New Zealand Law Society - Matthew Smith

Matthew Smith

This article is over 3 years old. More recent information on this subject may exist.

Ours is an organic constitution. As we grow and mature as a society, so the rights and responsibilities we call ‘constitutional’ grow and mature. But in doing that they remain anchored to certain constitutional pillars. Magna Carta is one of those.

Measured narrowly in terms of its operative reach (clause 29 alone applies in New Zealand today), or in terms of the practical impact it has had when raised in Court (very little), it is tempting to conclude, as Justice Lugg did in his fictitious Rex v Haddock judgment in AP Herbert’s ‘Uncommon Law’, that “so little of Magna Carta is left that nothing of Magna Carta is left”. But that overlooks what Lord Sumption recently termed the “symbolic significance” of Magna Carta. Magna Carta, he said, “stands for the rule of law”. And that is central to the justice system we know today.

Seen in this way Magna Carta reinforces to me, in 21st century New Zealand, that ours is a society that is governed by and under the law. A society in which any person should be able to enforce their legal rights against another, the State included. In short, and to quote clause 29 of Magna Carta, that it remains fundamental today that “We will sell to no man, we will not deny or defer to any man either justice or right”.

But without more, such fine sentiments ring hollow. For Magna Carta to remain the New Zealand constitutional pillar I suggest it is, we need to confront and meaningfully to respond to our growing access to justice problems.

Putting to one side problems with legal aid, and focusing on the public law world I am most familiar with, our access to justice problems include the steady march upwards of Court filing, scheduling and hearing fees (recent percentage increases are higher than inflation); rising prices for legal services (up 3.6% in the year to 31 March); and legal costs exposures in excess of $20,000 (our median income is currently $31,200) for losing a non-complex one-day judicial review. In an age where regulations and regulators proliferate, in number in complexity and in the impact their actions have, judicial review is more relevant than ever. But its costs rule it out as an option for the vast majority of individuals, community groups and (small) businesses who need it.

That is a problem whose resolution does not lie simply in us shouldering more pro bono work. The overheads of legal practice continue their own upward march. We must also be careful to ensure that the depth of our access to justice problems, and the urgency of our need to fix them, is not obscured by a search for ‘untapped’ pro bono capacity. At best that will not address the root causes, including growing inequality.

I don’t pretend to have the answers. But I do know that we need to have a meaningful conversation about how we are going to address these problems. In doing that we should ask ourselves, as an ever maturing society, what is the ‘good life’ we want our organic constitution to reflect? How does that translate into access to justice measures? What role should a ‘user pays’ philosophy perform in ‘rationing’ justice? And should that philosophy apply in an indiscriminate way to all (civil) proceedings?
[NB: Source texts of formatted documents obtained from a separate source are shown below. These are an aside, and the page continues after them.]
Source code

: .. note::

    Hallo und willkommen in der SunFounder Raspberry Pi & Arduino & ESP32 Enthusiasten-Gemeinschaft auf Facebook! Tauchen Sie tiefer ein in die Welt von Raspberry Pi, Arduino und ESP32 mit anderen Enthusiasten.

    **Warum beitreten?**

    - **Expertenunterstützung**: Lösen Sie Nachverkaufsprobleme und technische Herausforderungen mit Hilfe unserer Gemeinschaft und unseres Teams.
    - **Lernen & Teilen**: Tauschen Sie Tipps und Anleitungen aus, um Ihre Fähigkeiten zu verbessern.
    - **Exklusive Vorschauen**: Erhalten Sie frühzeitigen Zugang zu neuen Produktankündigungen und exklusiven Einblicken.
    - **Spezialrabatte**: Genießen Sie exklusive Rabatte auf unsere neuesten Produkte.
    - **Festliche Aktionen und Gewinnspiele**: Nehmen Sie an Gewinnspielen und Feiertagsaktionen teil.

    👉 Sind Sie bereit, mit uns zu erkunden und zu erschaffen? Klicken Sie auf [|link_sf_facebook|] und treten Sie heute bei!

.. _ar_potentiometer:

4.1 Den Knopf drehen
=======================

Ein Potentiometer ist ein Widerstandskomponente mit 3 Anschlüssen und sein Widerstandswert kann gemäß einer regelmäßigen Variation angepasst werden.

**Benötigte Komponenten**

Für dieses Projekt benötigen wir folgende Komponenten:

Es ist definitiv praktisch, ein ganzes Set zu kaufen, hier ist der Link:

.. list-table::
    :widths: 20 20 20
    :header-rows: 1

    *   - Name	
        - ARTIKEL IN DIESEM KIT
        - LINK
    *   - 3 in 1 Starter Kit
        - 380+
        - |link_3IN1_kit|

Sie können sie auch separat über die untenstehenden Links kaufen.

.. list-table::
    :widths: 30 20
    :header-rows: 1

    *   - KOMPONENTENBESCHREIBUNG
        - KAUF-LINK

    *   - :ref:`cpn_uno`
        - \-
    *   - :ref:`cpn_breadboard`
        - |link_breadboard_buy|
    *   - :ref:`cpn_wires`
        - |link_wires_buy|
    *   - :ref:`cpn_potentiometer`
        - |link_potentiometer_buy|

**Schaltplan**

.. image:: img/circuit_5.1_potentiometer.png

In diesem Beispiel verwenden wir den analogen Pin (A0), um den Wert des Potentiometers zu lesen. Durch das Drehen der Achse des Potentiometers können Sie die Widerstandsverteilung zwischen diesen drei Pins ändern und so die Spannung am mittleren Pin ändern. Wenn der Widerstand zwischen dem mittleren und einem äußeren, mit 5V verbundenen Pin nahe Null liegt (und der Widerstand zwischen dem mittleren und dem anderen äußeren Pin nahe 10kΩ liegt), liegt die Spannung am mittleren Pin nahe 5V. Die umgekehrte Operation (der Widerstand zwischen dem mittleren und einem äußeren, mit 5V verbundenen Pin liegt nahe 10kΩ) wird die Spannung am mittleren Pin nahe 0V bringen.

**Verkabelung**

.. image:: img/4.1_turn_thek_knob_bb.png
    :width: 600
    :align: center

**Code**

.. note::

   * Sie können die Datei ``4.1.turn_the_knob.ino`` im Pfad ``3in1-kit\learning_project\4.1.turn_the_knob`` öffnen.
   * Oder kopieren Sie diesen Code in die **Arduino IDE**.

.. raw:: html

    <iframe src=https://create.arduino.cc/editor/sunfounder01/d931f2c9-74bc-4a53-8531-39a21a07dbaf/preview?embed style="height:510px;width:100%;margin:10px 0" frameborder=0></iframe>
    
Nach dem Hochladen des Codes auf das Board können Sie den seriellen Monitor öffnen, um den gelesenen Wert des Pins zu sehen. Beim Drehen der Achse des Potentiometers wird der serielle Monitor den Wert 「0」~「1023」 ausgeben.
On the last point, my personal view is that a separate costs regime is justified for judicial review, recognising the central role and function it performs as a rule of law mechanism. Such a regime would provide for successful applicants to have their legal costs on a (reasonable) indemnity basis, so they were not out of pocket from having to go to Court to hold the State to the law. Unsuccessful applicants would be exposed to lower costs awards (potentially capped), which could be further reduced if the Court accepted their unsuccessful claim was reasonably arguable and appropriately brought. Clear provision would also be made for pre-emptive or protective costs orders.

The “symbolic significance” of Magna Carta would inform the consideration of practical access to justice measures like these; something which needs to take place in the context of the broader constitutional conversation I have suggested. In doing that Magna Carta will continue to be far from an “archaic curiosity”, as Sir Owen Woodhouse recognised in a 1979 lecture which remains relevant to our 21st century.


Mr Smith was admitted in June 2007 and worked as a Judges’ Clerk at the Wellington High Court and as a junior barrister at Stout Street Chambers in Wellington. In 2009 he completed an LLM at Harvard Law School, where he was a Frank Knox Fellow. On his return to New Zealand he worked as a solicitor for Russell McVeagh before becoming a barrister sole in 2011. He is the author of New Zealand Judicial Review Handbook (Thomson Reuters, 2011) and a number of published legal articles.